▶ Text section
Ensuring uniqueness of an object at creation time

A

Abinoam Jr.

[Note: parts of this message were removed to make it a legal post.]

Hi all,

I would like to ensure that some attributes of an object are unique between
all the instances of that class.
So, I would like to prevent the creation of instances of a class that holds
attributes "equal" to the attributes of an already created instance.

(solely) As an example, the problem of creating an instance of a Person
class that has the same name of an existent instance.

My simple person class would be:

http://pastie.org/1610255

I found my way through overriding the Person.new method.
(Thanks "The Ruby Programming Language" book).
So that the new instance is not even allocated if there's already one with
the same name.

http://pastie.org/1610260

QUESTIONS:

1) Could this be considered a poor design choice?
2) What other ways to accomplish this?

Any opinions, tips, critics are welcome.

Some more comments:
Doing this way made me able to treat the object creation in a generic way.
The logic behind the uniqueness of the instances is hold by the class
itself, not by the (running) code.
This is desirable for me in this specific set because I'm parsing an xml
file with tags in a recursive manner.
I have a Hash that maps tags to classes.
The uniqueness attribute requirements of each class is different.
For example: Person unique by name. Telephone unique by number.
The parser only:
1) Take the tag
2) Look for the class that is mapped by the tag
3) Create the class using the attributes and text as argument to new
4) The class is the "when" and "where" the uniqueness validation is in
action

Thanks in advance,
Abinoam Jr.

PS:
My real problem is a little different (not Person or Telephone).
I used the Person class just as an example.
If someone curious about the code, tell me that I post the whole code.
 
B

Brian Candler

Abinoam Jr. wrote in post #984123:
I found my way through overriding the Person.new method.
(Thanks "The Ruby Programming Language" book).
So that the new instance is not even allocated if there's already one
with
the same name.

There's no need to do that. You could just raise an exception from
within the initialize method.
The logic behind the uniqueness of the instances is hold by the class
itself, not by the (running) code.

▶ Study questions
[1] In the thread on ensuring object uniqueness at creation time, what does Brian Candler propose instead of overriding the Person.new method?
[2] Resume the thread on ensuring object uniqueness at creation time, starting after its final line.

▶ Entries drawn from a collection
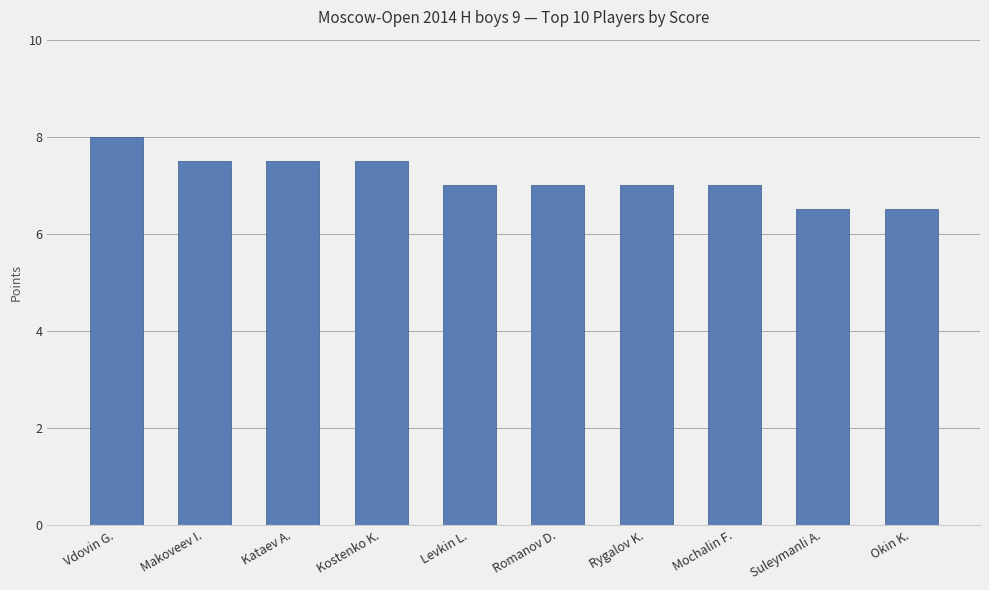

What is the sum of the values at Okin K. and Makoveev I.?

14.0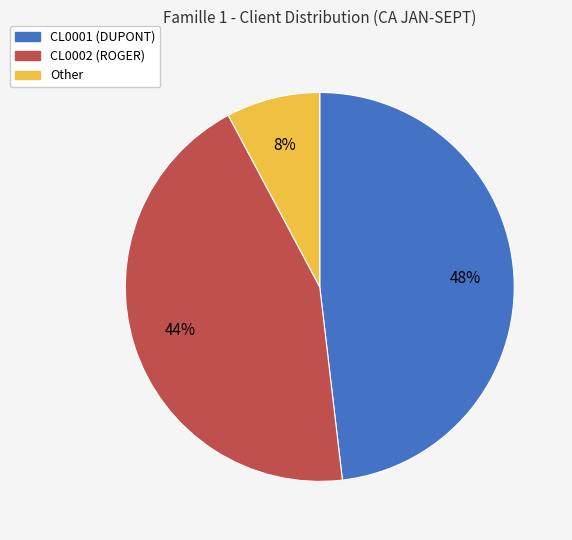

Is there any slice that represents more than half of the pie?

No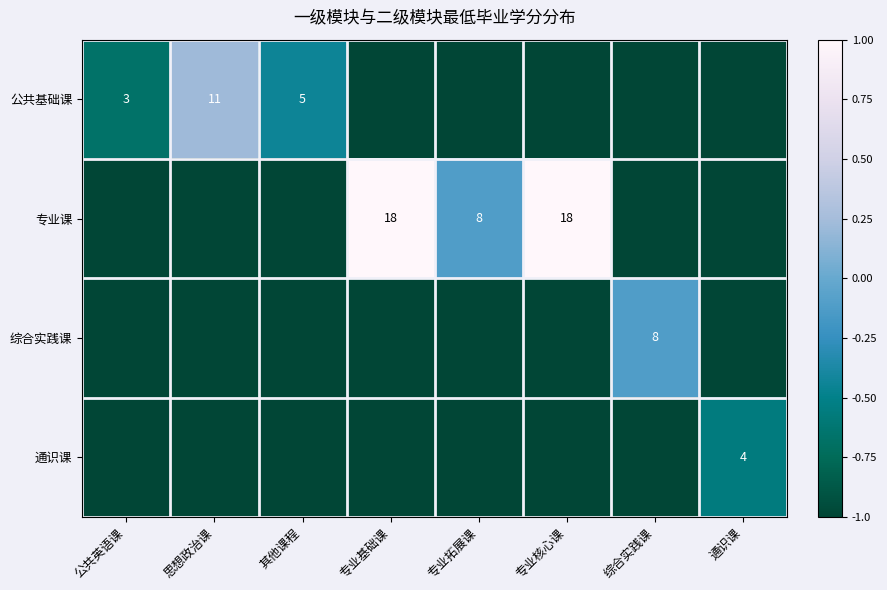

True or false: 公共基础课 has a value of 1 at 公共英语课.

False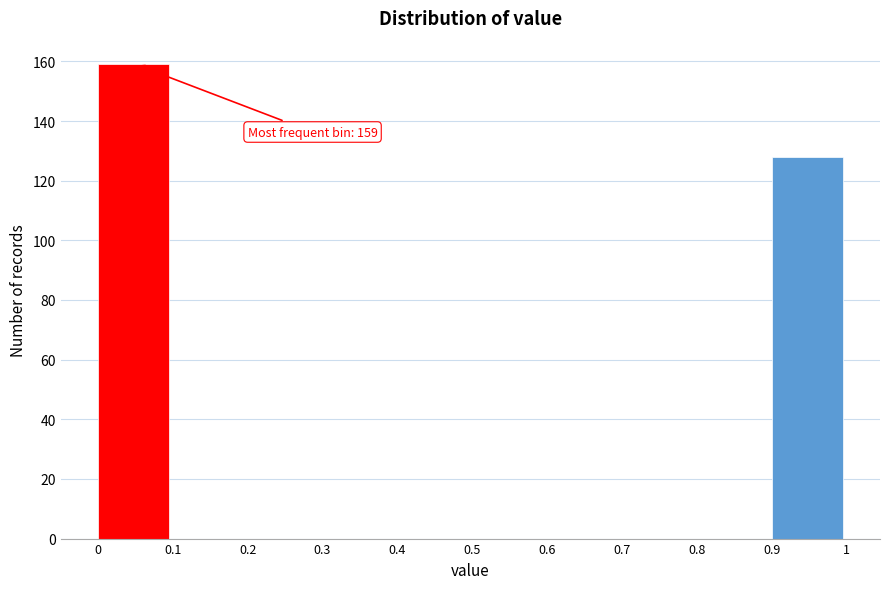

Which range on the x-axis has the tallest bar?

0 to 0.1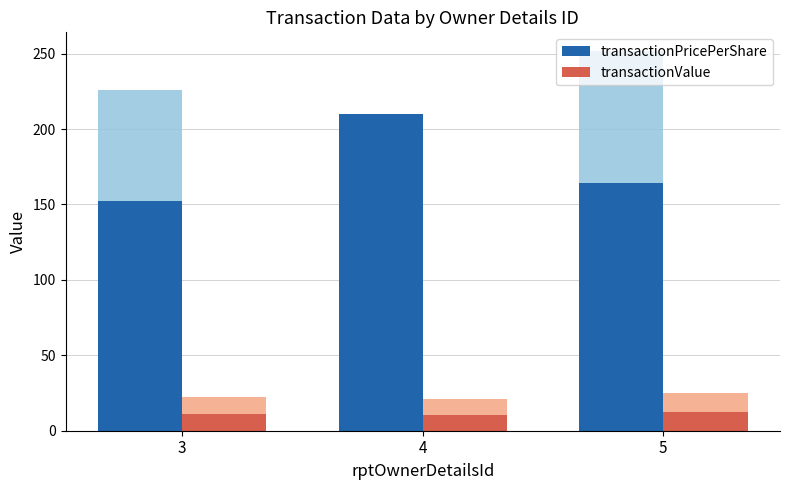

Which series has the widest spread of values?

transactionPricePerShare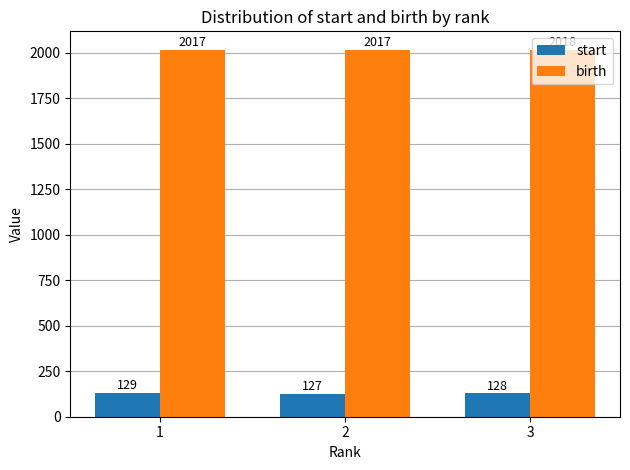

At 1, list the series in order from smallest to largest.

start, birth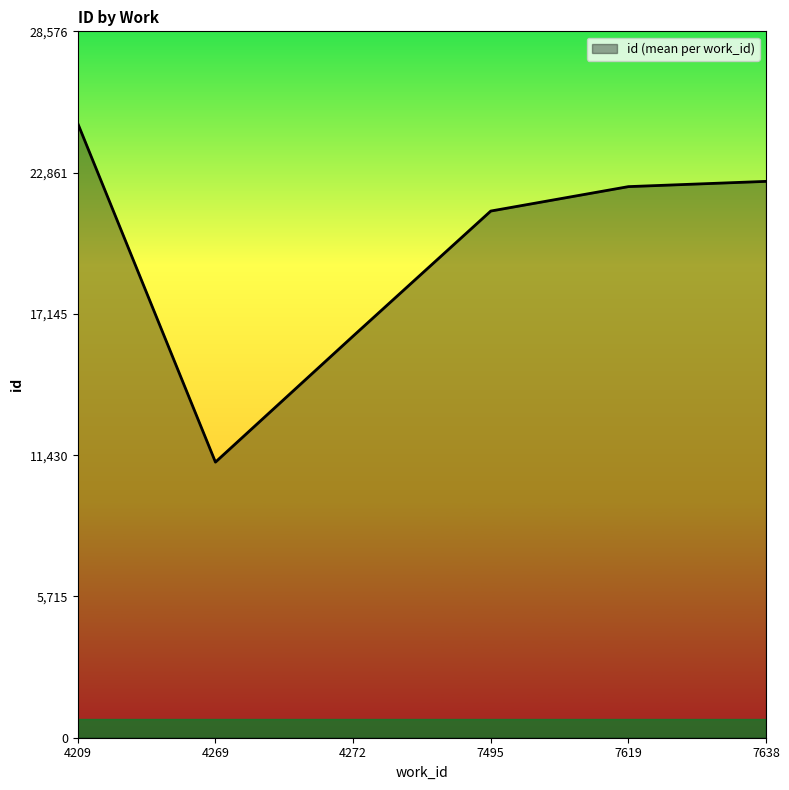

What is the difference between the maximum and minimum values?

13699.5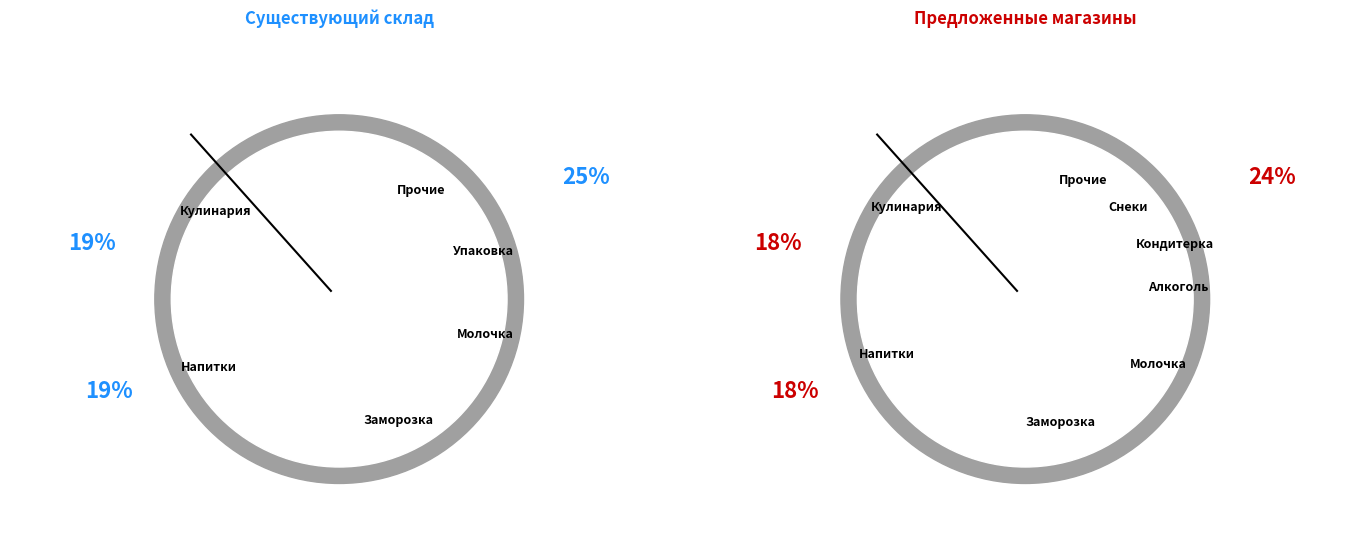

Is there a majority slice in this chart?

No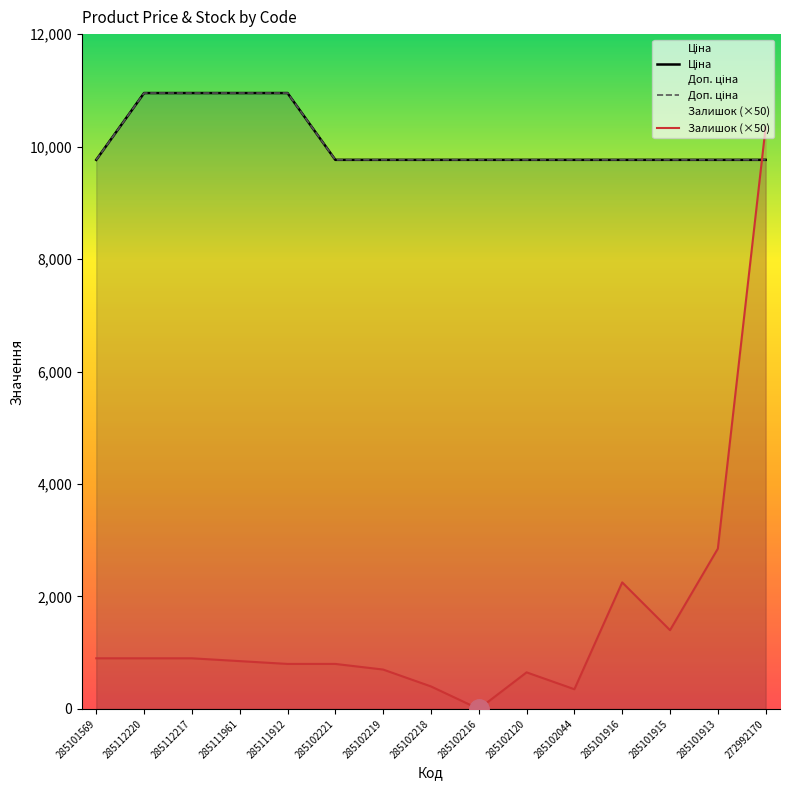

How many lines are shown in the chart?

3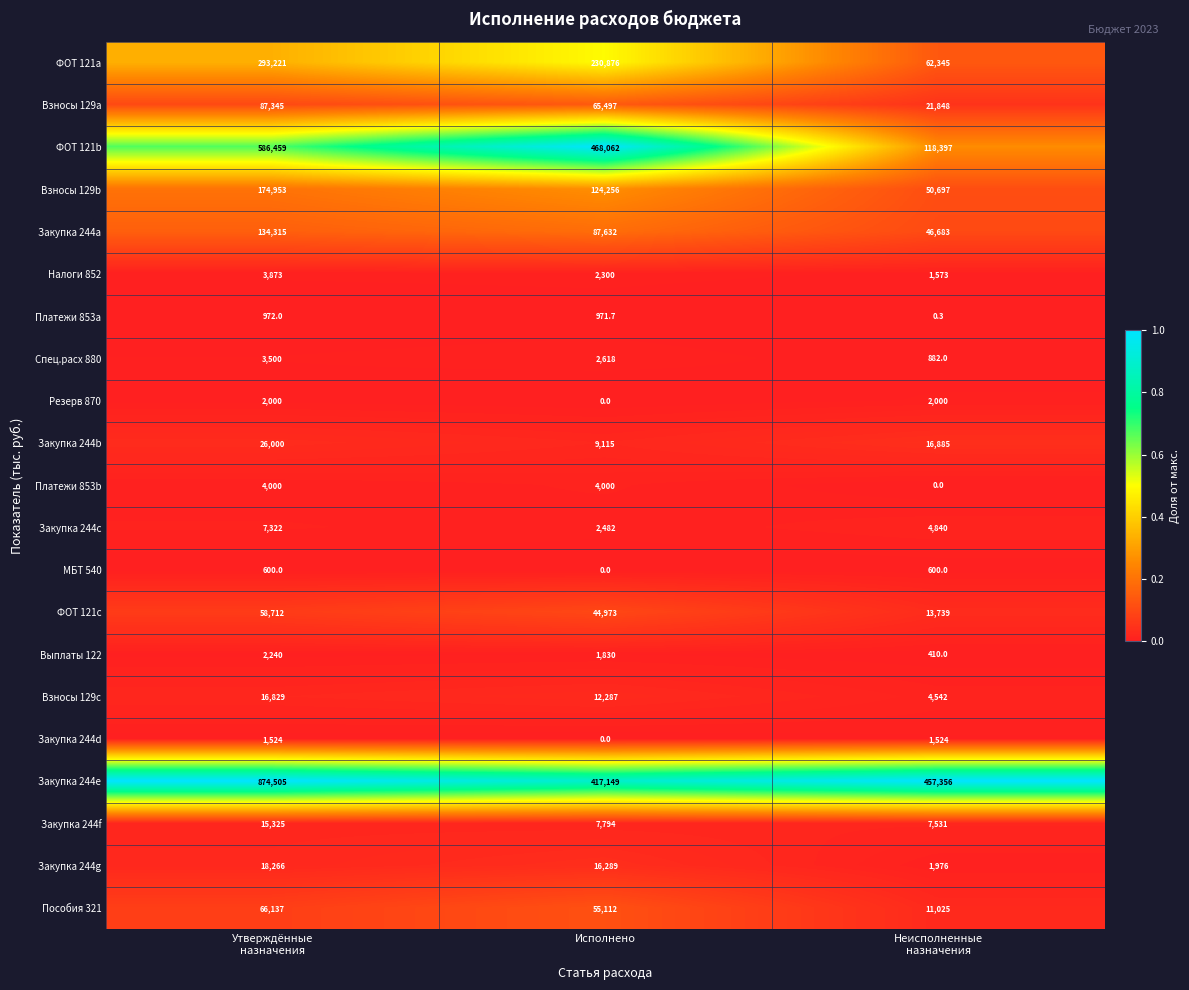

The value of Закупка 244d at Исполнено is 0.0. True or false?

True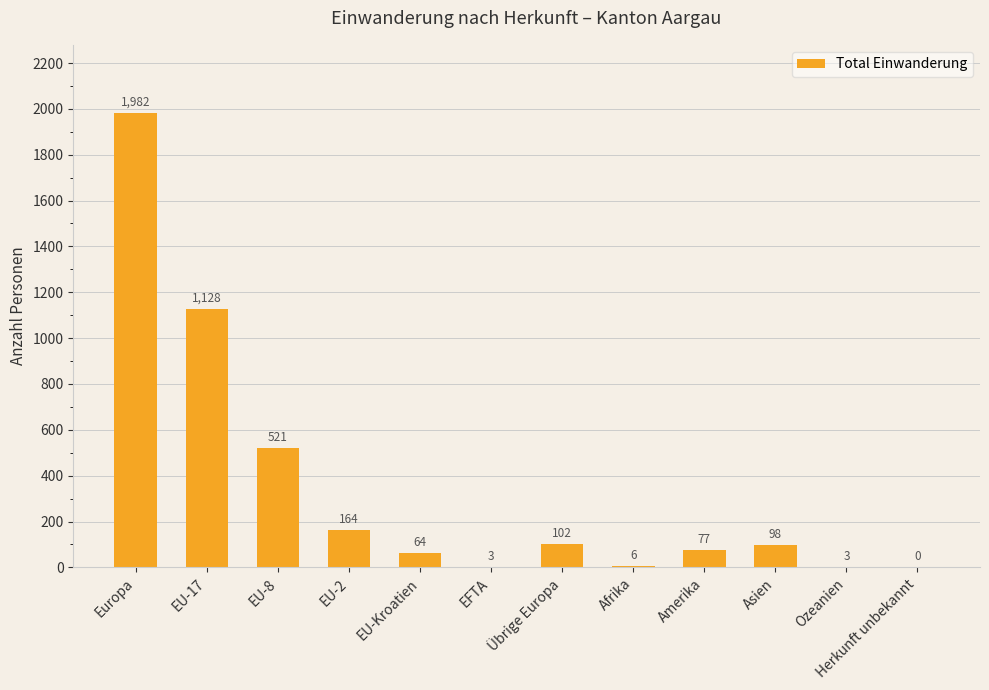

Reading right to left, extract all data points from this chart.

0	3	98	77	6	102	3	64	164	521	1128	1982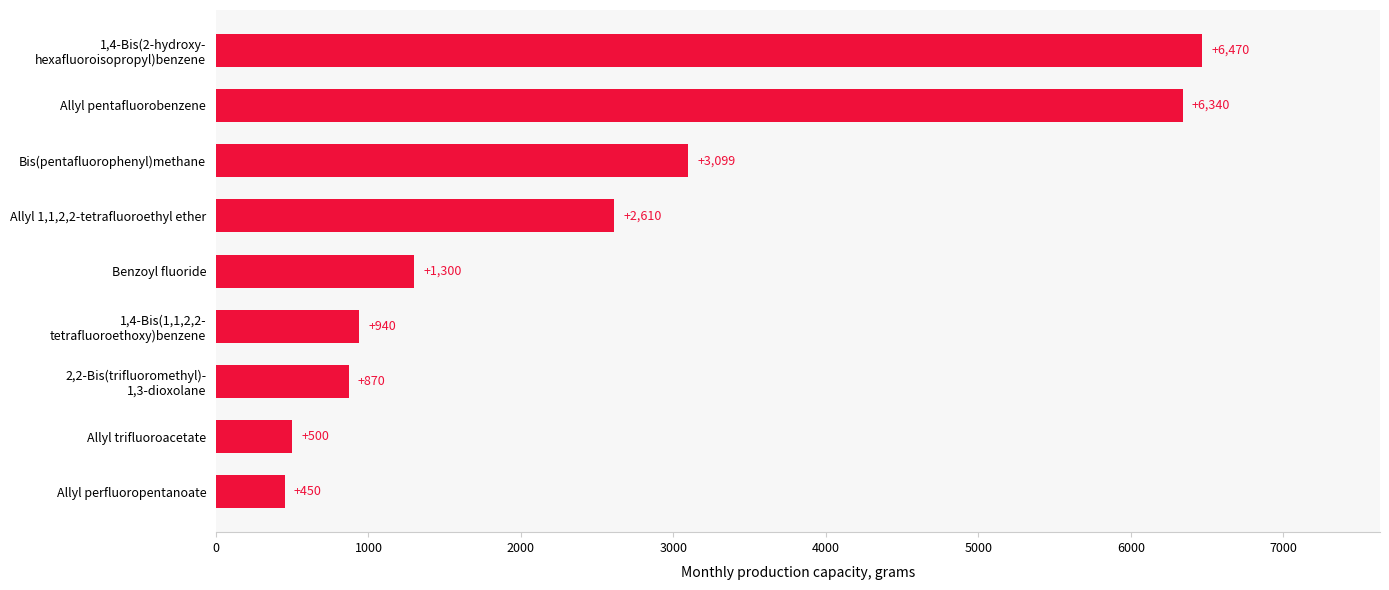

How many categories are shown in the chart?

9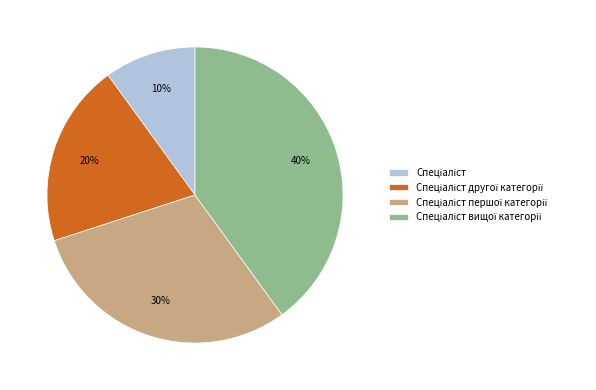

How many slices are in this pie chart?

4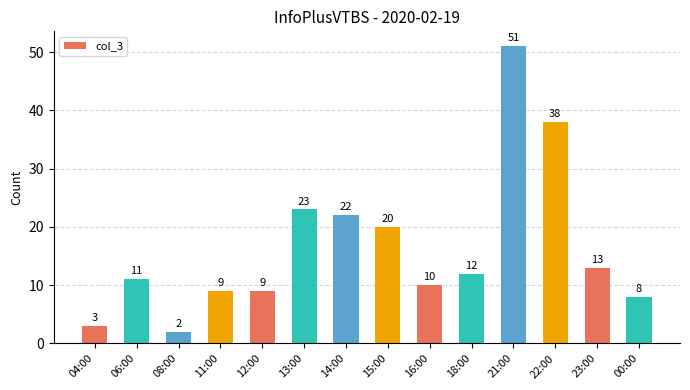

What is the sum of all values?

231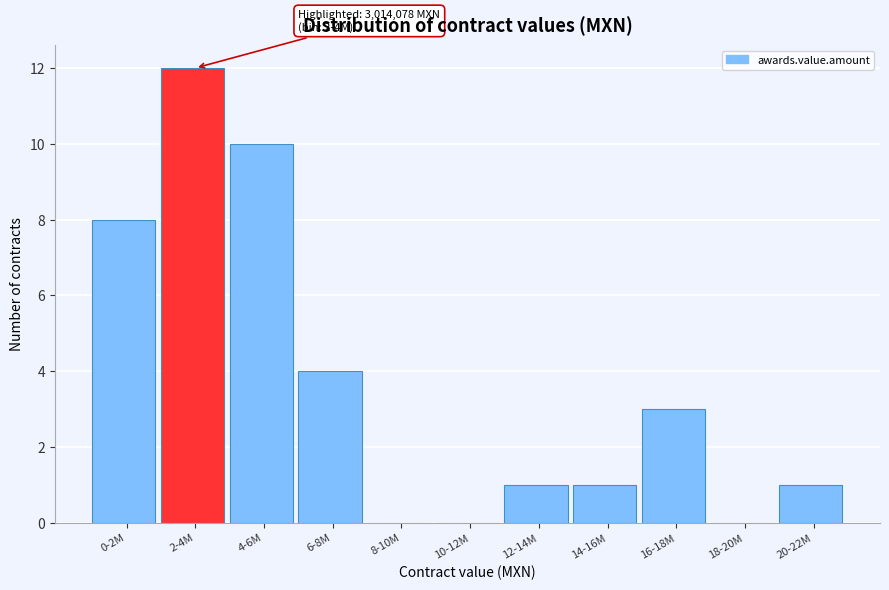

Reading left to right, list all the values displayed in this chart.

0-2M=8	2-4M=12	4-6M=10	6-8M=4	8-10M=0	10-12M=0	12-14M=1	14-16M=1	16-18M=3	18-20M=0	20-22M=1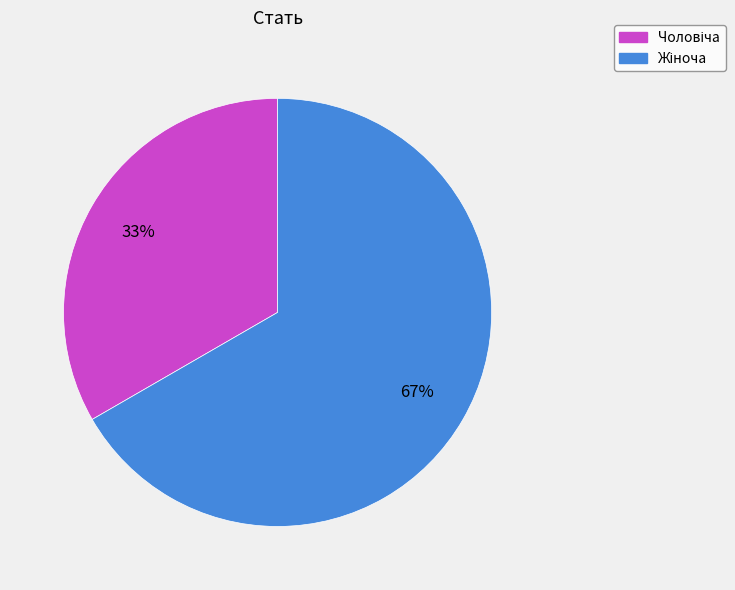

How many segments does this pie chart have?

2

▶ Answers given
[1] Raising an exception from within the initialize method.

[2]
This is desirable for me in this specific set because I'm parsing an xml
file with tags in a recursive manner.

I think it's a poor design choice to enforce uniqueness within the
class, because it limits the usefulness of your Person class - you could
not have two XML parsers parsing two separate documents, for example, or
send and receive Person instances using DRb.

I think it would be better to have a 'person collection' object which
enforces the uniqueness. You create a new person, and get an error if
you try to add it into the collection where one already exists.

This is the same sort of model as you get with SQL uniqueness
constraints within a table, of course.

Regards,

Brian.
 
A

Abinoam Jr.

Hi Brian,

Thank you very much for replying.

Abinoam Jr. wrote in post #984123:

There's no need to do that. You could just raise an exception from
within the initialize method.

Person#initialize is called by Person.new
The Person.allocate is called _before_ Person#initialize.

So, if I raise an exception at initialize point the object was already
allocated.
I think it's a poor design choice to enforce uniqueness within the
class, because it limits the usefulness of your Person class - you could
not have two XML parsers parsing two separate documents, for example, or
send and receive Person instances using DRb.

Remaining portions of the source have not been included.